When investors subscribe to a token offering, they pay for the asset they bought. The moment when this happens depends on the type of offering and investor.
Institutional investors will typically submit a legally binding order, then orders are allocated by the issuer or the issuer's arranger (e.g. an investment bank) and the deal is confirmed. Only after that, the payments settlement happens. Investors send the funds and receive the security tokens.
Retail investors will usually make their payment directly after they have subscribed to an offering and before they receive tokens. Only after their payment arrived, their investment is confirmed and the subscription period finished (or other similar conditions are met) tokens are distributed to investors.
Once the issuer received a payment from an investor, the respective order needs to be updated with the payment information. The Bitbond Offering Manager has two options how to update orders.

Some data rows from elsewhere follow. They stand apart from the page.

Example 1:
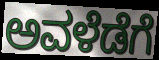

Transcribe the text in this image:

ಅವಳೆಡೆಗೆ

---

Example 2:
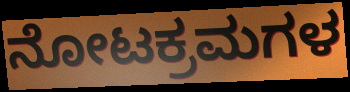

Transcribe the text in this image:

ನೋಟಕ್ರಮಗಳ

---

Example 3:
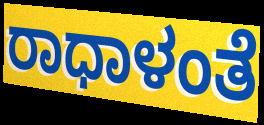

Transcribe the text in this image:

ರಾಧಾಳಂತೆ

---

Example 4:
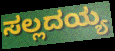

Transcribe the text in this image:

ಸಲ್ಲದಯ್ಯ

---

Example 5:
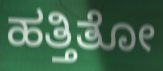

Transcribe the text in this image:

ಹತ್ತಿತೋ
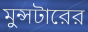
মুন্সটারের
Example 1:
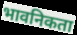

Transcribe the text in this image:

भावनिकता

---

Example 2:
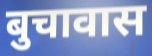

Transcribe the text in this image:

बुचावास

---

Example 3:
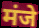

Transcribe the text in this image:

मंजे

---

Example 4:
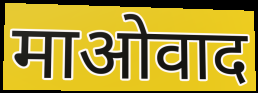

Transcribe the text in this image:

माओवाद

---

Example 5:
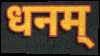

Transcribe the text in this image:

धनम्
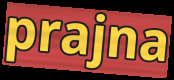
prajna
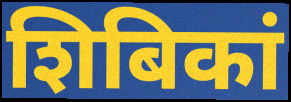
शिबिकां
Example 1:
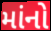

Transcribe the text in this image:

માંનો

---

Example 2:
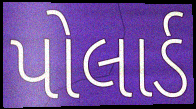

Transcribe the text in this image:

પોલાર્ડ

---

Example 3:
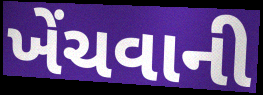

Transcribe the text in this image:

ખેંચવાની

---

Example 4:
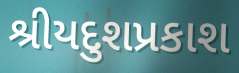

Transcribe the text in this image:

શ્રીયદુશપ્રકાશ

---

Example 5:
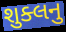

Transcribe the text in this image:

શુક્લનુ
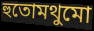
হুতোমথুমো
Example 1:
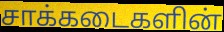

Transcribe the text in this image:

சாக்கடைகளின்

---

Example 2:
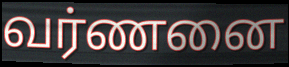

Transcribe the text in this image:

வர்ணனை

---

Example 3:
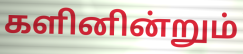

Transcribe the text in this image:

களினின்றும்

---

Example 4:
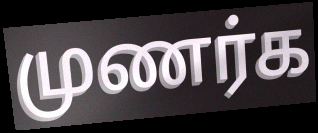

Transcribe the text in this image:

முணர்க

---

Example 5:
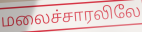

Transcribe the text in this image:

மலைச்சாரலிலே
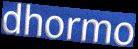
dhormo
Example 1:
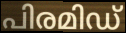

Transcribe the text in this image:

പിരമിഡ്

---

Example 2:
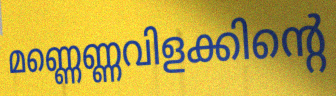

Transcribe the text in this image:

മണ്ണെണ്ണവിളക്കിന്റെ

This can be utilized, when payments arrive in an account that offers webhook notifications. This can be the case for crypto payments via key management software that supports webhook notifications. Likewise, when a bank account is used for fiat payments that offers webhooks, this option also works.
Usually this is the primary option in combination with a fiat bank account. Other combinations are more rare and only used if necessary.

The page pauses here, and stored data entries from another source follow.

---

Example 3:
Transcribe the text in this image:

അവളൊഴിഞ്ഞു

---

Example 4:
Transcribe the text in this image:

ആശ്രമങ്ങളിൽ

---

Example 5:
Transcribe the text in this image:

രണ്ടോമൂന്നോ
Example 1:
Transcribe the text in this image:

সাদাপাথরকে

Not all bank accounts support webhook notifications. The most common use case is when an issuer wants to use their regular business bank account for payment processing. From a cost perspective this option is advantageous compared to Option 1.
In this case the payment status of an order can be updated and marked as settled manually in the Admin Panel.
To automate this process further you can use a batch confirmation process to mark all payments as settled at once. For this you need to download a CSV file with the most recent transactions from your bank account and upload it in the Admin Panel.